Writing a Very Simple Smart Contract

This article will demonstrate how to write a simple, but complete, smart contract in Solidity that maintains and updates persistent state. The demonstration will begin with an even simpler contract, which is progressively enhanced in two steps. Future articles will build on these ideas to construct more complicated and interesting smart contracts.

A Trivial Contract

While it is legal to write a contract that does nothing, that’s not particularly interesting. Slightly more interesting would be a contract that simply represents a single integer value (77):

pragma solidity ^0.4.17;

contract Trivial {
    function getValue() public view returns (uint256) {
        return 77;
    }
}

Here’s a quick explanation of the code above:

• pragma solidity ^0.4.17 asserts the version of Solidity compiler that is expected.
• contract Trivial declares the name of this contract.
• function getValue() declares a function named “getValue” that has no parameters.
• public declares that this function may be invoked by an external transaction.
• view asserts that this function has no side effects.
• returns (uint256) declares that this function returns a 256-bit unsigned integer value.
• return 77 will cause the function to return the integer value 77 to the caller.

Most of that is typical of modern programming languages, except for the view declaration. The view declaration is surprisingly important in Solidity contracts because view functions can be executed for free.

The distributed system that maintains the Ethereum blockchain is made up of a network of many nodes. To maintain the blockchain requires that each of these nodes run a virtual machine that executes any invoked contract functions. In Ethereum, smart contract function execution requires payment (in Ether), which is called “gas”.

Each transaction is submitted with gas to cover the cost of its execution. Every instruction the virtual machine executes consumes some gas, which means that a transaction might run out of gas prior to completing. If that happens, then the transaction is completely aborted—no persistent changes happen as a consequence of that aborted transaction.

Interestingly, view functions have the unique property that they do not require any gas. For this reason, any public function without side effects should be declared as a view function.

A Contract With Persistent State

The Trivial contract presented some basic Solidity functionality. This next example extends that example by making the return value something that is part of the contract’s persistent storage.

pragma solidity ^0.4.17;

contract State {
    uint256 state;  // persistent contract storage

    function State(uint256 _state) public {
        state = _state;
    }

    function getValue() public view returns (uint256) {
        return state;
    }
}

The code above introduces the following new techniques:

• uint256 state; declares a contract-level variable named “state” of type uint256. All contract-level variables are persistent—with their associated values maintained between function/transaction executions. (Changes to these variables only persist if the function terminates successfully.)
• function State(uint256 _state) public declares the initialization (aka constructor) function for this contract. We know it is the initialization code because it has the same name (State) as the contract itself. This code is executed exactly once, when the contract is initially deployed. This constructor takes a single parameter, which is supplied by the transaction that is deploying the contract.
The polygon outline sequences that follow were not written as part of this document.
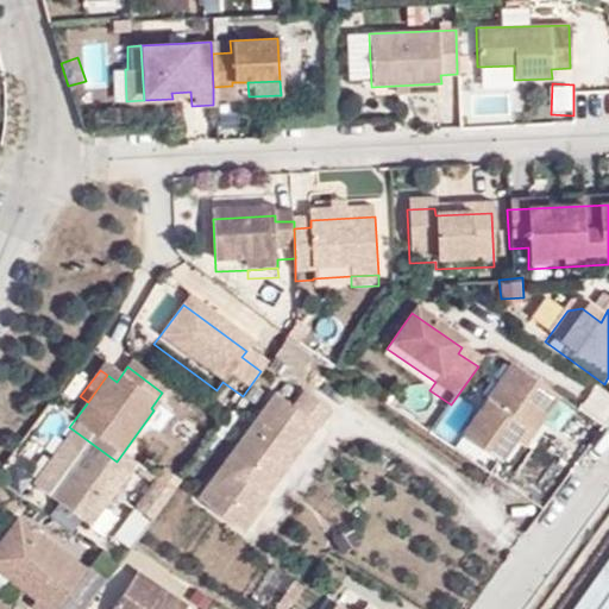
[(512,452),(513,452),(523,435),(533,443),(557,409),(509,375),(459,444),(498,471),(512,452)]
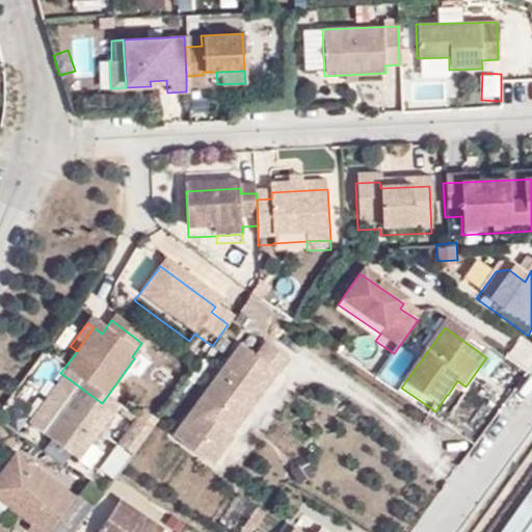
[(250,363),(234,351),(166,444),(207,473),(230,443),(228,442),(272,379),(274,380),(284,367),(260,349),(250,363)]
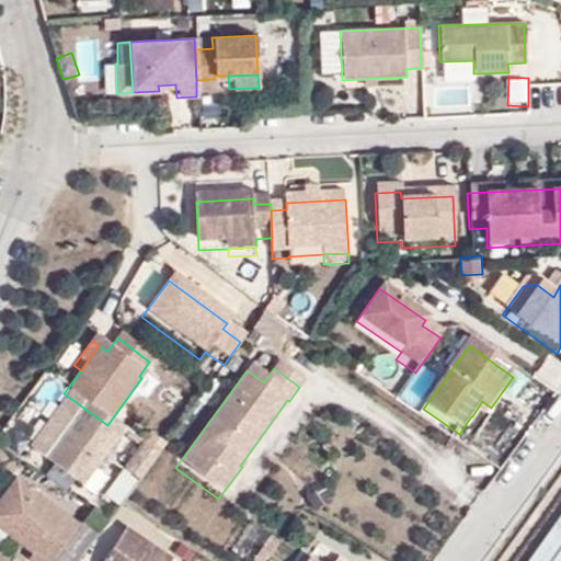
[(83,408),(67,396),(25,454),(41,466),(83,408)]
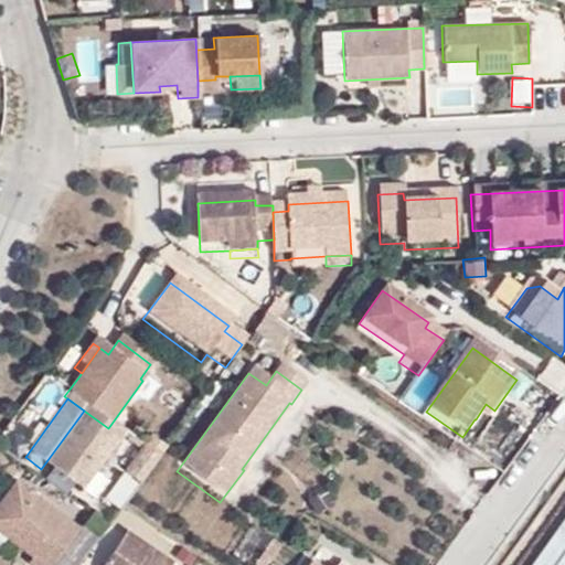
[(483,425),(494,411),(486,404),(476,419),(483,425)]
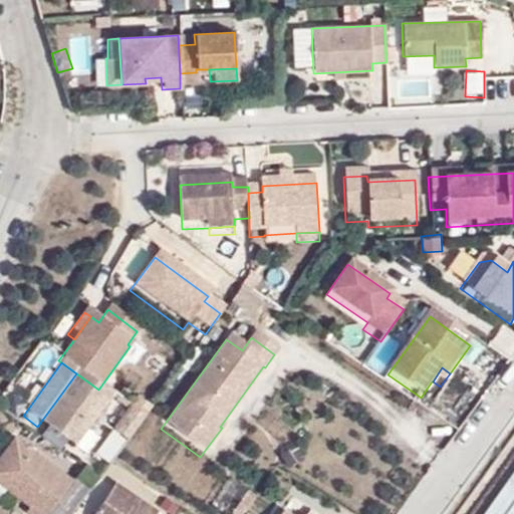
[(110,399),(98,390),(76,373),(37,427),(71,452),(110,399)]
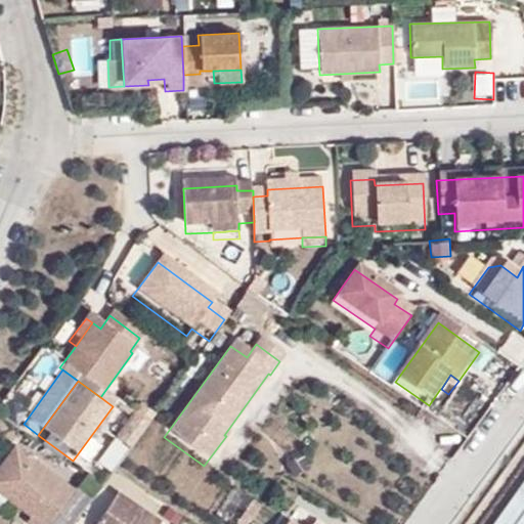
[(143,429),(129,419),(112,443),(125,453),(143,429)]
Deploying this State contract using the argument 99 for the initializor, would execute function State resulting in the state variable persistently holding the value 99. All subsequent invocations of getValue() would return 99.

The transaction deploying the contract would require some gas payment, but calls to getValue() would not (because it is a view function).

A Contract With Changing State

Of course, persistent state that never changes value is not particularly useful. To demonstrate how to change state, we will add a single function that will increment the stored value to create a (persistent) counter.

pragma solidity ^0.4.17;

contract Counter {
    uint256 count;  // persistent contract storage

    function Counter(uint256 _count) public {
        count = _count;
    }

    function increment() public {
        count += 1;
    }

    function getCount() public view returns (uint256) {
        return count;
    }
}

Aside from changing some names from the previous contract, this example simply adds an increment() function. There are two notable things about this new function:

1. The function’s visibility is public, which makes it invocable by anybody.
2. The function is not a view function because it has the (persistent) side effect of changing the value of the contract’s count variable.
   
3. Because increment() is not a view function, invoking transactions must come with gas to pay for execution.

Summary

• Ethereum smart contracts represent persistent code and data on the Ethereum blockchain.
  
• Once deployed, a contract exists forever, and any public function can be invoked by anybody.
  
• Through the use of persistent state, contracts can maintain values between function executions.
  
• Some, but not all, functions cost gas (ether) to be executed.
• If a function fails to terminate normally, it will have no persistent side effect (ie, persistent storage is unchanged from the values held when the function started execution).